Celular não entra na cabine
O eleitor não pode levar o celular para a cabine nem utilizá-lo para registrar ou comprovar o voto. O aparelho deve ser deixado no local indicado pela equipe responsável, medida que preserva o sigilo e impede pressão ou compra de votos.
Cuidado com as doações de campanha
Na área financeira, a principal orientação é observar a origem dos recursos e os limites de doação. Empresas privadas não podem fazer doações; as contribuições devem ser feitas por pessoas físicas dentro da capacidade fiscal e financeira de cada doador. Os dados podem ser cruzados com outras bases, e a doação acima do limite pode resultar na devolução integral do valor e em outras sanções. A vaquinha eleitoral é permitida, desde que respeite as regras de transparência.
Moura afirmou que candidatos precisam manter documentos e comprovantes de despesas. A prestação de contas continua após a votação, e candidaturas eleitas e não eleitas devem comprovar a origem e a aplicação dos recursos. Falhas podem gerar processos e multas, independentemente do resultado nas urnas.
Cota de gênero
A participação feminina também foi abordada. A legislação estabelece que cada gênero deve ocupar no mínimo 30% e no máximo 70% das candidaturas. O advogado lembrou que as mulheres representam aproximadamente 54% do eleitorado brasileiro, mas ainda não alcançam essa proporção entre os candidatos. Ele alertou para as chamadas candidaturas fictícias, registradas apenas para cumprir a cota e permitir o acesso do partido aos recursos eleitorais.

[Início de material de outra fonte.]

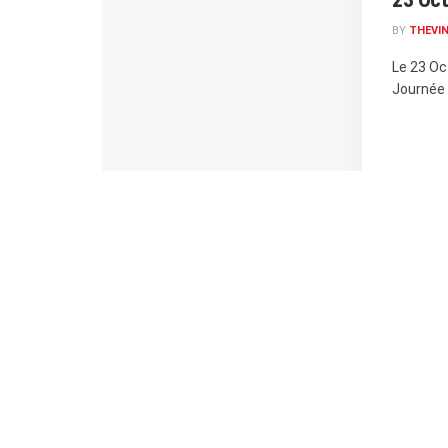
BY
THEVIN
Le 23 Oc
Journée 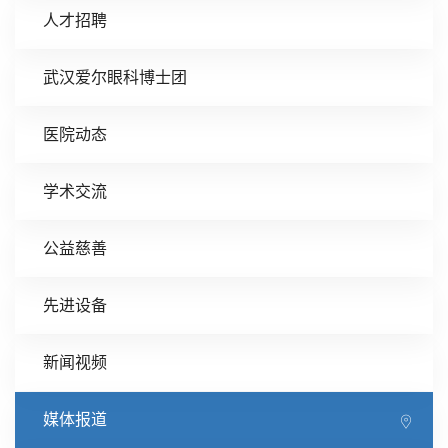
人才招聘
武汉爱尔眼科博士团
医院动态
学术交流
公益慈善
先进设备
新闻视频
媒体报道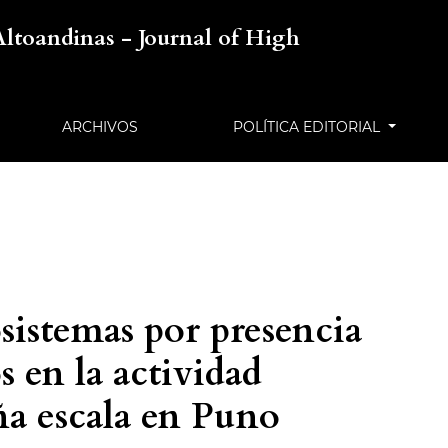
Altoandinas - Journal of High
ARCHIVOS
POLÍTICA EDITORIAL
osistemas por presencia
s en la actividad
a escala en Puno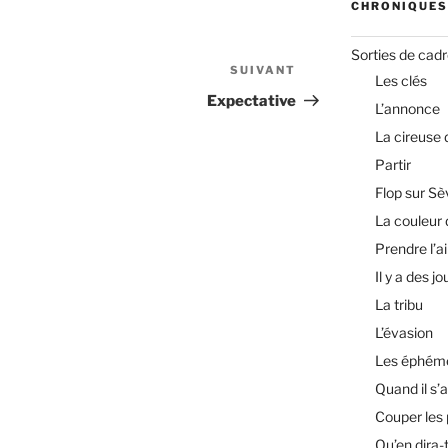
CHRONIQUES
Sorties de cad
SUIVANT
Article
Les clés
suivant
Expectative
L’annonce
La cireuse
Partir
Flop sur Sè
La couleur 
Prendre l’ai
Il y a des jo
La tribu
L’évasion
Les éphém
Quand il s’a
Couper les
Qu’en dira-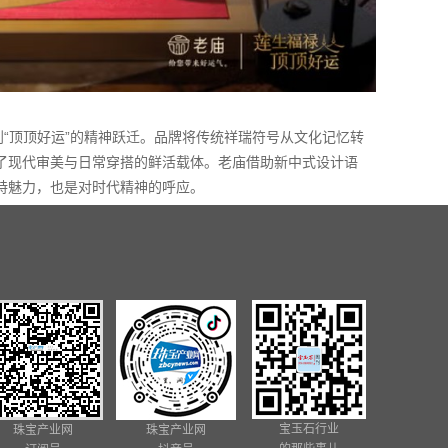
到“顶顶好运”的精神跃迁。品牌将传统祥瑞符号从文化记忆转
了现代审美与日常穿搭的鲜活载体。老庙借助新中式设计语
特魅力，也是对时代精神的呼应。
宝玉石行业
珠宝产业网
珠宝产业网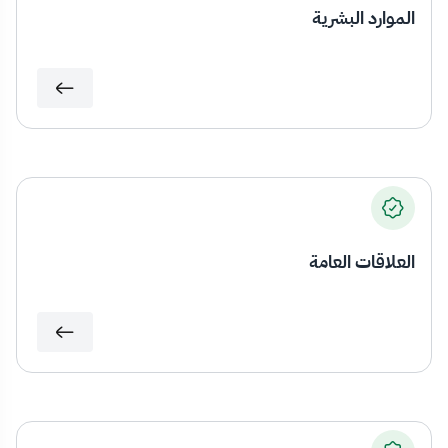
الموارد البشرية
العلاقات العامة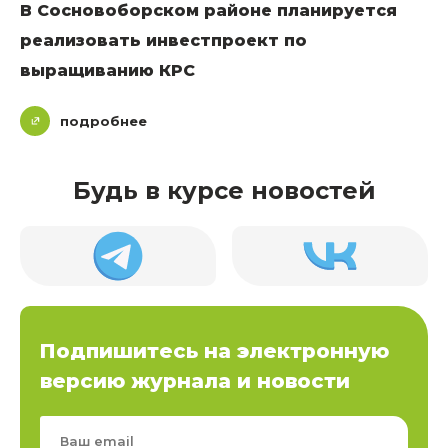
В Сосновоборском районе планируется
реализовать инвестпроект по
выращиванию КРС
подробнее
Будь в курсе новостей
Подпишитесь на электронную
версию журнала и новости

Quando uma candidatura não apresenta atividade efetiva e há indícios de desvio de recursos para candidaturas masculinas, o caso pode ser investigado pela Justiça Eleitoral. As consequências podem incluir cassação e inelegibilidade. As obrigações jurídicas continuam mesmo sem a conquista de uma vaga.
Aplicativo recebe denúncias
Outro instrumento de fiscalização é o aplicativo Pardal, pelo qual o eleitor pode denunciar compra de votos, propaganda irregular e outras condutas proibidas. Fotografias e vídeos devem ser claros e permitir a identificação do fato e dos envolvidos. Denúncias sem informações suficientes podem ser arquivadas. Moura também alertou para denúncias falsas produzidas com inteligência artificial, que podem gerar notificações indevidas e dificultar o trabalho da fiscalização.
Pós-eleição
Ao tratar das candidaturas, Ricardo lembrou que o fim da votação não encerra as responsabilidades jurídicas. Candidatos podem continuar respondendo a processos relacionados à campanha, à prestação de contas e ao uso de recursos públicos. Participar da disputa exige planejamento, documentação e conhecimento das normas, mesmo sem a conquista de uma vaga.
Ao final da conversa, o advogado colocou-se à disposição da emissora para acompanhar o calendário eleitoral em curso e prestar novos esclarecimentos. A recomendação deixada aos eleitores foi consultar fontes oficiais, confirmar com antecedência o local de votação, desconfiar de conteúdos compartilhados sem comprovação e exercer o voto com atenção e responsabilidade.